PROBLEM TO WORK ON
Turn every line of text in the data below into a JSON list of strings, one string per line, with blank lines omitted. Leave the pictures out of the answer.

[[ DATA FOR THIS EXERCISE open ]]

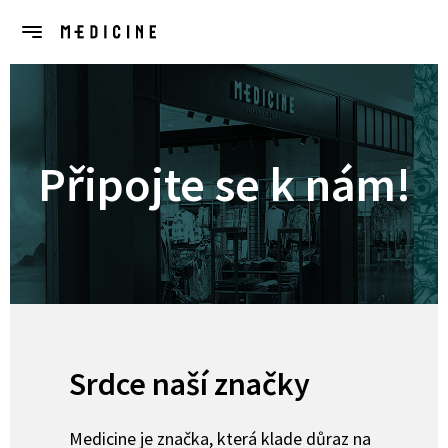
Úvodní stránka
Nabídky prace
Připojte se k nám!
Srdce naší značky
Medicine je značka, která klade důraz na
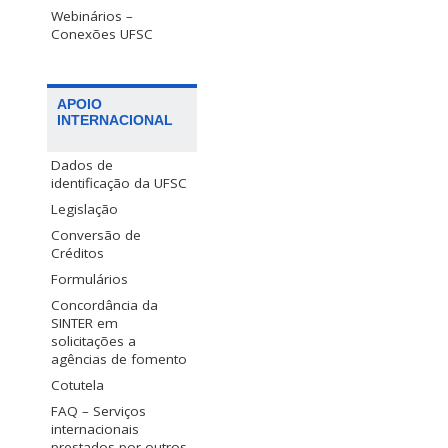
Webinários –
Conexões UFSC
APOIO
INTERNACIONAL
Dados de
identificação da UFSC
Legislação
Conversão de
Créditos
Formulários
Concordância da
SINTER em
solicitações a
agências de fomento
Cotutela
FAQ – Serviços
internacionais
prestados por outros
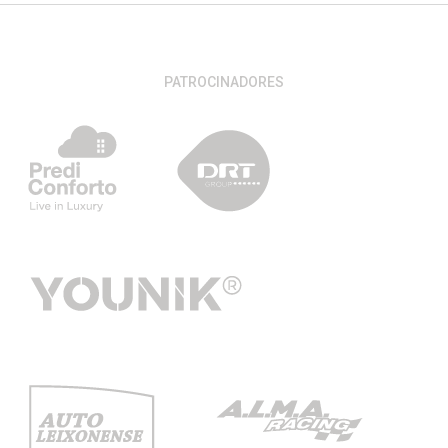
PATROCINADORES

[[ DATA FOR THIS EXERCISE closed ]]

YOUR SOLUTION
[
  "Úvodní stránka",
  "Nabídky prace",
  "Připojte se k nám!",
  "Srdce naší značky",
  "Medicine je značka, která klade důraz na",
  "Webinários –",
  "Conexões UFSC",
  "APOIO",
  "INTERNACIONAL",
  "Dados de",
  "identificação da UFSC",
  "Legislação",
  "Conversão de",
  "Créditos",
  "Formulários",
  "Concordância da",
  "SINTER em",
  "solicitações a",
  "agências de fomento",
  "Cotutela",
  "FAQ – Serviços",
  "internacionais",
  "prestados por outros",
  "PATROCINADORES"
]